C'est un séisme politique historique qui vient de frapper le Brésil à quatre mois des Jeux olympiques. Les députés ont franchi la première étape devant mener à une destitution de leur présidente, Dilma Rousseff.

Officiellement, elle est accusée de « maquillage des comptes publics ». Elle aurait, allègue-t-on, tenté de camoufler l'ampleur de l'essoufflement de l'État afin d'être réélue en 2014.

Mais en vérité, Dilma Rousseff, dont le taux de popularité oscille actuellement autour de 10 %, est la victime de tout ce qui ne tourne pas rond au Brésil. Un pays dont l'économie est gravement malade et ne donne aucun signe de prompt rétablissement.

À preuve : cet exercice particulièrement instructif mené hier par l'hebdomadaire The Economist. On y a compilé 60 des raisons mentionnées par les députés qui ont voté, dimanche, en faveur du processus de destitution de la présidente. Les accusations officielles à son égard n'ont pratiquement pas été mentionnées. En fait, les parlementaires ont dit tout et n'importe quoi.

« Pour toi, maman. »

« Pour le contrôle des armes à feu. »

« Pour les camionneurs. »

« Pour les docteurs brésiliens. »

Et ainsi de suite...

Comme quoi ceux qui s'opposent à cette tentative ont raison de dire que Dilma Rousseff fait figure de bouc émissaire. Et que ses rivaux conservateurs ont surtout trouvé une façon « institutionnelle » de s'en débarrasser avant le prochain scrutin.
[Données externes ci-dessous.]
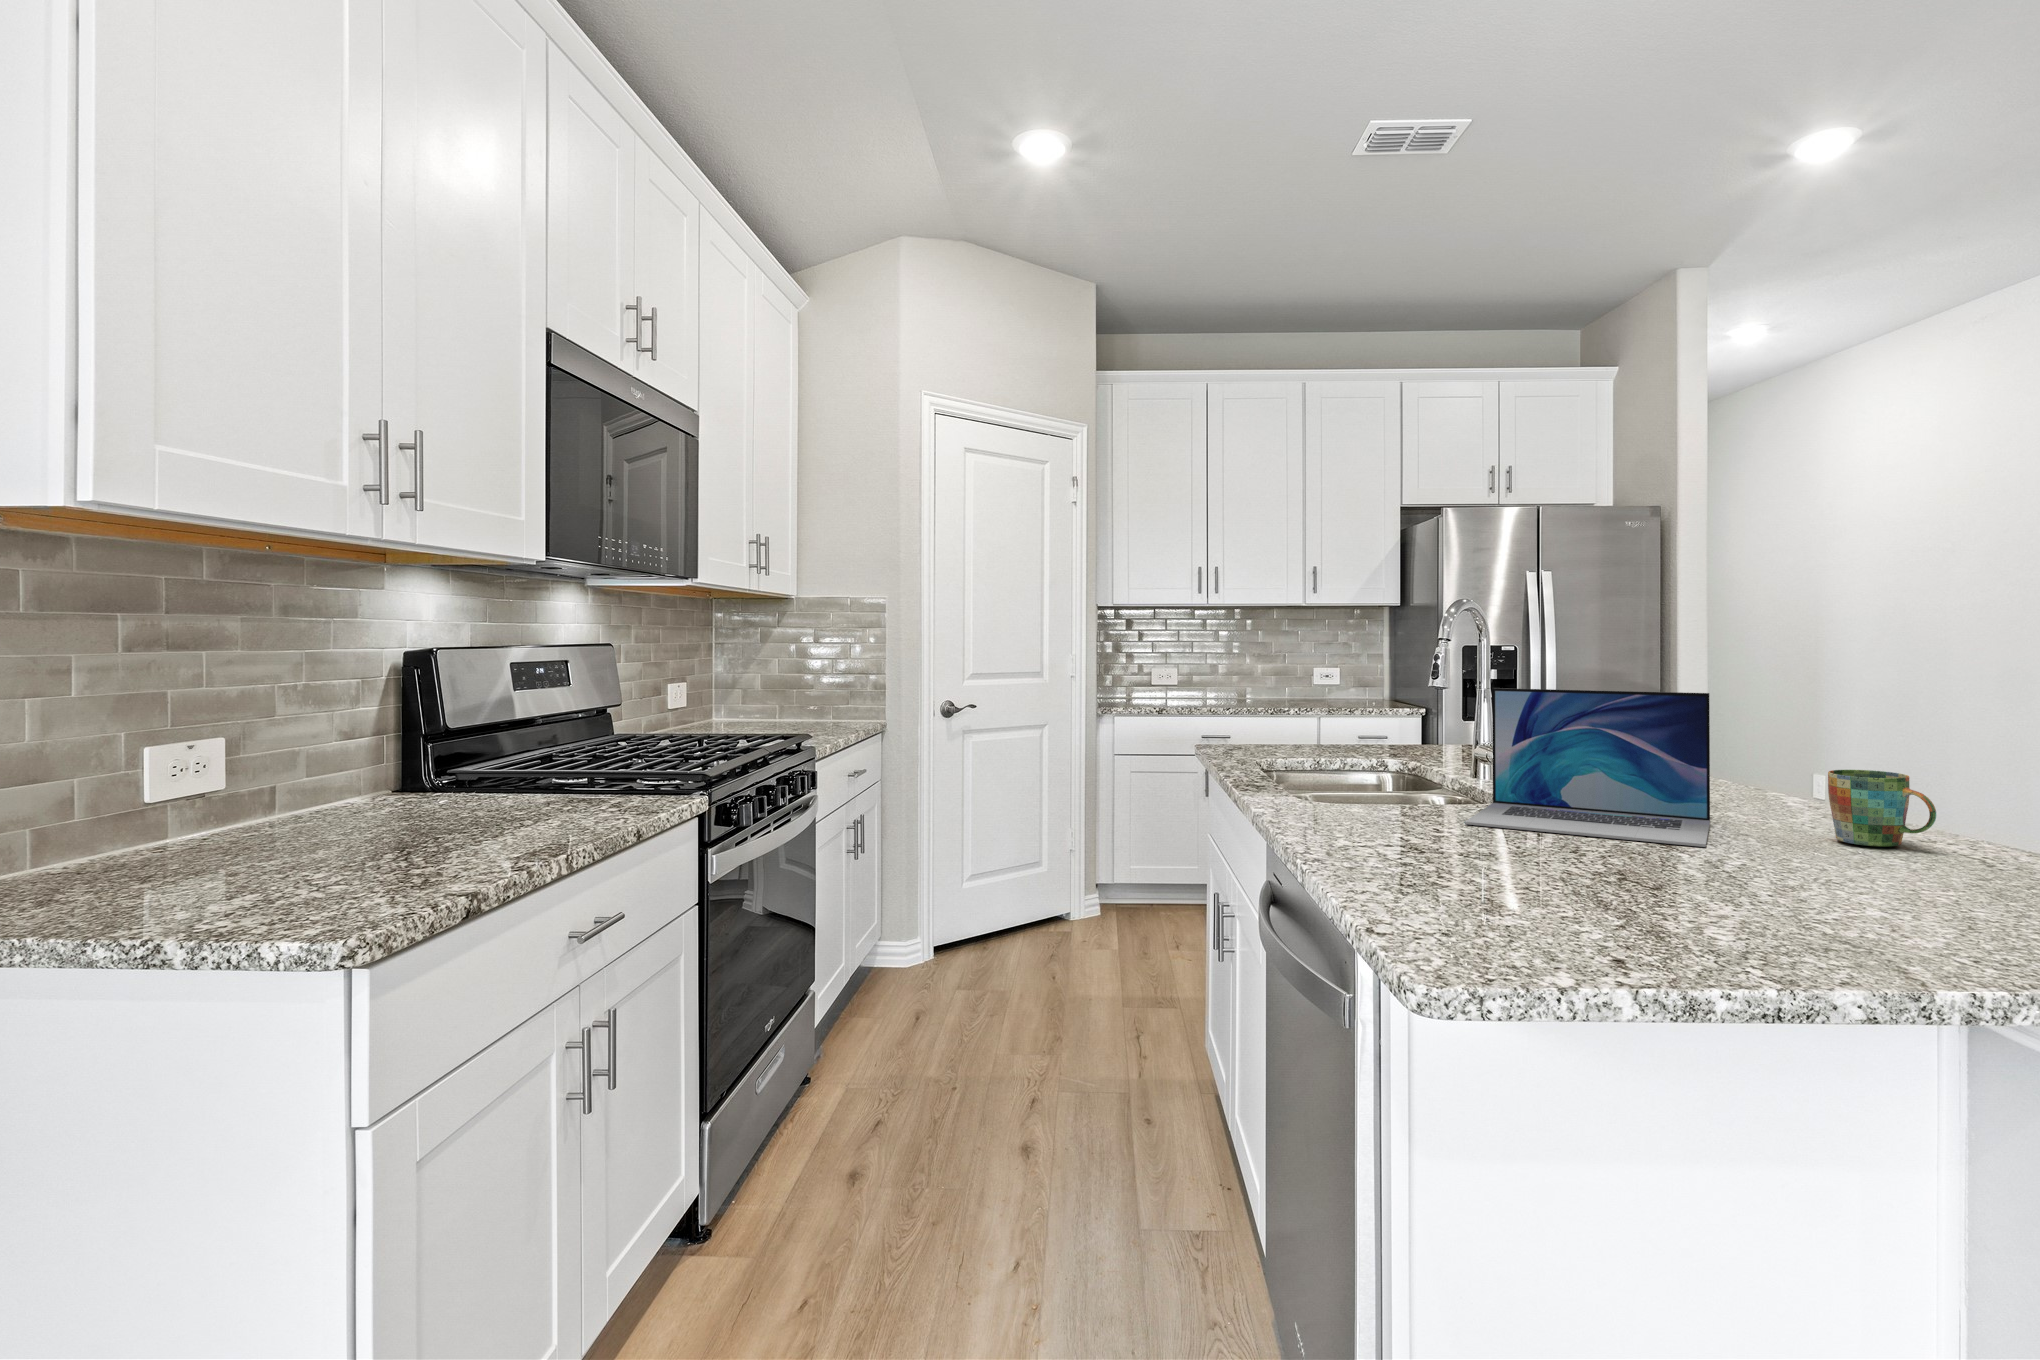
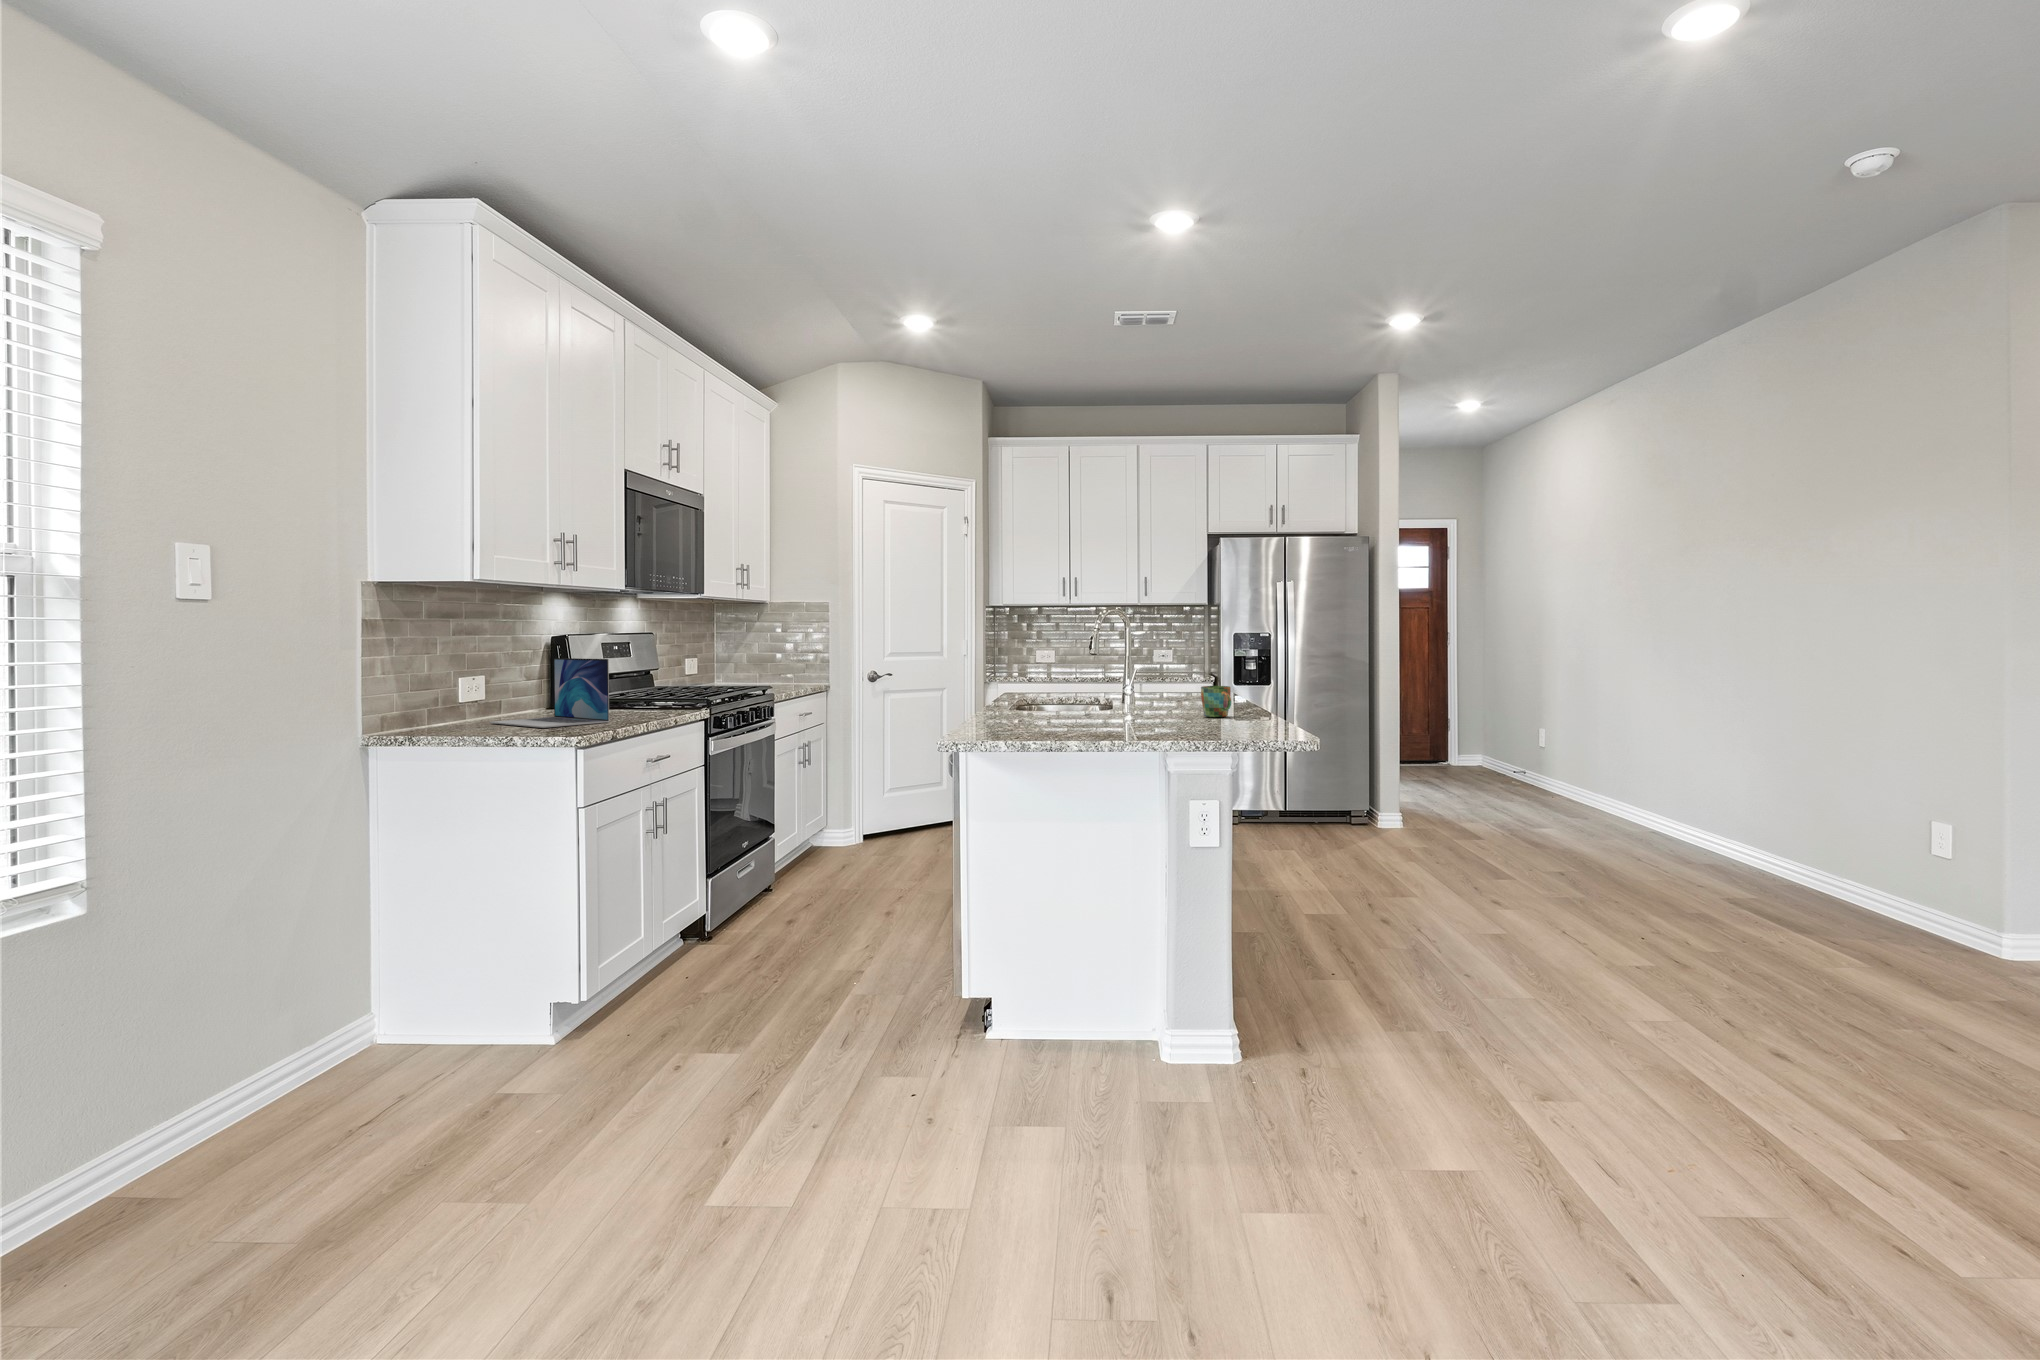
laptop: present [1465,688,1710,847] -> present [489,658,609,728]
Les alliés de Dilma Rousseff, d'ailleurs, dénoncent un « coup d'État institutionnel ». Les règles du jeu semblent pourtant avoir été suivies par les diverses institutions concernées. Mais ce qui est paradoxal - et déplorable -, c'est que bon nombre de ceux qui veulent sa tête sont des élus accusés de corruption.

Celui qui mène la charge, le président de la Chambre des députés Eduardo Cunha, est accusé d'avoir accepté des pots-de-vin d'une valeur de quelque 40 millions.

Le vice-président actuel fait aussi face à des accusations de corruption dans le cadre du même scandale, mettant en scène la plus grande entreprise du pays, Petrobras. C'est ce politicien qui prendrait la tête du pays si la présidente était destituée.

S'il y a une bonne nouvelle dans tout ça, c'est que la façon dont les problèmes actuels sont en train de se régler confirme les avancées de la démocratie et de l'État de droit au cours des dernières décennies.

Les enquêtes et inculpations d'un si grand nombre de politiciens pour corruption n'auraient pas été possibles si Dilma Rousseff et son prédécesseur, Lula, n'avaient pas réformé le système de justice et les forces policières pour leur donner à la fois plus d'indépendance et de crédibilité.

Dorénavant, plus personne n'est au-dessus des lois au Brésil, affirmait récemment Lula. « C'est le côté positif, a-t-il dit. Je pense que c'est très important et que ça nous permet de rêver qu'un jour (le Brésil) sera un pays sérieux. »

Cela ne doit pas changer. Même si Dilma Rousseff est destituée. Ses adversaires, une fois à la tête du pays, seront probablement tentés de se soustraire à la justice. Ce serait un recul scandaleux. Un tel retour en arrière serait bien plus sérieux et inexcusable que ce qu'on reproche actuellement à la présidente.